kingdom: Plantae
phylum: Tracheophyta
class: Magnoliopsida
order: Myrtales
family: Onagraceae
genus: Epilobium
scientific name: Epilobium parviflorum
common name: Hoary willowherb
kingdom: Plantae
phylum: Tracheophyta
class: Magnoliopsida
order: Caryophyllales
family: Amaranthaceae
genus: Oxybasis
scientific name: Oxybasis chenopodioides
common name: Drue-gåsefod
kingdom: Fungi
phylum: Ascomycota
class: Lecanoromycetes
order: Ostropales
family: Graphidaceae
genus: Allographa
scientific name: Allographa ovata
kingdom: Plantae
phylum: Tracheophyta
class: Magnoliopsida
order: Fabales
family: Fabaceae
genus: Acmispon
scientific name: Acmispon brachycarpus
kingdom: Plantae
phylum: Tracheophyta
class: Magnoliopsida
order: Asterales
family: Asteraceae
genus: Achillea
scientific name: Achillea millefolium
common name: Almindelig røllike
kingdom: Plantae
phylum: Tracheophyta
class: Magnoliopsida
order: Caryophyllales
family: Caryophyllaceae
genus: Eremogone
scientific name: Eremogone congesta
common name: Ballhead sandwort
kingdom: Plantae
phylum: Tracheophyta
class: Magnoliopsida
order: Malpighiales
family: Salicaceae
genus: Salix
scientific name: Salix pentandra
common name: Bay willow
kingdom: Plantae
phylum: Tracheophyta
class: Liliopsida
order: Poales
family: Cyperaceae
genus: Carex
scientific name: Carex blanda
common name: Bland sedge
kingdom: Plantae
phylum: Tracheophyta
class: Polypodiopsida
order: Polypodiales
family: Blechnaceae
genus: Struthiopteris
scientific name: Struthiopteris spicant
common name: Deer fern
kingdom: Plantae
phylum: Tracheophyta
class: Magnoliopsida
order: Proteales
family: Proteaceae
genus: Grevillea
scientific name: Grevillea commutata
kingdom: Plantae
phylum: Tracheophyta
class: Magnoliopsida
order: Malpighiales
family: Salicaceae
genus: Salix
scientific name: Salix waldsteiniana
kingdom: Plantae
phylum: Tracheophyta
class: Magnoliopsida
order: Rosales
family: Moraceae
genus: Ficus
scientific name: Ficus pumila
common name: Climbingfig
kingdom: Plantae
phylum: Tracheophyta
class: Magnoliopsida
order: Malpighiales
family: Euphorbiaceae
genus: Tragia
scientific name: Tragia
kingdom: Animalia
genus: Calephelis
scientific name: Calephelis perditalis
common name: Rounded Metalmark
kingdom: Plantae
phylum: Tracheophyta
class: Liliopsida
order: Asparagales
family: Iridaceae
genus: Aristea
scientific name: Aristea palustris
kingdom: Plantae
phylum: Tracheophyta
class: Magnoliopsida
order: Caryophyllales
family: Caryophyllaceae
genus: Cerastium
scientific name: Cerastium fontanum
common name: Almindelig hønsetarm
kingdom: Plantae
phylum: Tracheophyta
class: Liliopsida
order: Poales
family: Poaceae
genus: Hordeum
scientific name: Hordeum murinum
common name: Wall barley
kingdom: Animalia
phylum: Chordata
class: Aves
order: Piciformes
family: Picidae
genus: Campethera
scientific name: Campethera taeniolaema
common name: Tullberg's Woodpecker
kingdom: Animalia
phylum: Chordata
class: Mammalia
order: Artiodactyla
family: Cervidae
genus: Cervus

- What is required -
Arrange every naming line in the material above as a single numbered list, and leave out any blank lines.

- Output for this exercise -
1. kingdom: Plantae
2. phylum: Tracheophyta
3. class: Magnoliopsida
4. order: Myrtales
5. family: Onagraceae
6. genus: Epilobium
7. scientific name: Epilobium parviflorum
8. common name: Hoary willowherb
9. kingdom: Plantae
10. phylum: Tracheophyta
11. class: Magnoliopsida
12. order: Caryophyllales
13. family: Amaranthaceae
14. genus: Oxybasis
15. scientific name: Oxybasis chenopodioides
16. common name: Drue-gåsefod
17. kingdom: Fungi
18. phylum: Ascomycota
19. class: Lecanoromycetes
20. order: Ostropales
21. family: Graphidaceae
22. genus: Allographa
23. scientific name: Allographa ovata
24. kingdom: Plantae
25. phylum: Tracheophyta
26. class: Magnoliopsida
27. order: Fabales
28. family: Fabaceae
29. genus: Acmispon
30. scientific name: Acmispon brachycarpus
31. kingdom: Plantae
32. phylum: Tracheophyta
33. class: Magnoliopsida
34. order: Asterales
35. family: Asteraceae
36. genus: Achillea
37. scientific name: Achillea millefolium
38. common name: Almindelig røllike
39. kingdom: Plantae
40. phylum: Tracheophyta
41. class: Magnoliopsida
42. order: Caryophyllales
43. family: Caryophyllaceae
44. genus: Eremogone
45. scientific name: Eremogone congesta
46. common name: Ballhead sandwort
47. kingdom: Plantae
48. phylum: Tracheophyta
49. class: Magnoliopsida
50. order: Malpighiales
51. family: Salicaceae
52. genus: Salix
53. scientific name: Salix pentandra
54. common name: Bay willow
55. kingdom: Plantae
56. phylum: Tracheophyta
57. class: Liliopsida
58. order: Poales
59. family: Cyperaceae
60. genus: Carex
61. scientific name: Carex blanda
62. common name: Bland sedge
63. kingdom: Plantae
64. phylum: Tracheophyta
65. class: Polypodiopsida
66. order: Polypodiales
67. family: Blechnaceae
68. genus: Struthiopteris
69. scientific name: Struthiopteris spicant
70. common name: Deer fern
71. kingdom: Plantae
72. phylum: Tracheophyta
73. class: Magnoliopsida
74. order: Proteales
75. family: Proteaceae
76. genus: Grevillea
77. scientific name: Grevillea commutata
78. kingdom: Plantae
79. phylum: Tracheophyta
80. class: Magnoliopsida
81. order: Malpighiales
82. family: Salicaceae
83. genus: Salix
84. scientific name: Salix waldsteiniana
85. kingdom: Plantae
86. phylum: Tracheophyta
87. class: Magnoliopsida
88. order: Rosales
89. family: Moraceae
90. genus: Ficus
91. scientific name: Ficus pumila
92. common name: Climbingfig
93. kingdom: Plantae
94. phylum: Tracheophyta
95. class: Magnoliopsida
96. order: Malpighiales
97. family: Euphorbiaceae
98. genus: Tragia
99. scientific name: Tragia
100. kingdom: Animalia
101. genus: Calephelis
102. scientific name: Calephelis perditalis
103. common name: Rounded Metalmark
104. kingdom: Plantae
105. phylum: Tracheophyta
106. class: Liliopsida
107. order: Asparagales
108. family: Iridaceae
109. genus: Aristea
110. scientific name: Aristea palustris
111. kingdom: Plantae
112. phylum: Tracheophyta
113. class: Magnoliopsida
114. order: Caryophyllales
115. family: Caryophyllaceae
116. genus: Cerastium
117. scientific name: Cerastium fontanum
118. common name: Almindelig hønsetarm
119. kingdom: Plantae
120. phylum: Tracheophyta
121. class: Liliopsida
122. order: Poales
123. family: Poaceae
124. genus: Hordeum
125. scientific name: Hordeum murinum
126. common name: Wall barley
127. kingdom: Animalia
128. phylum: Chordata
129. class: Aves
130. order: Piciformes
131. family: Picidae
132. genus: Campethera
133. scientific name: Campethera taeniolaema
134. common name: Tullberg's Woodpecker
135. kingdom: Animalia
136. phylum: Chordata
137. class: Mammalia
138. order: Artiodactyla
139. family: Cervidae
140. genus: Cervus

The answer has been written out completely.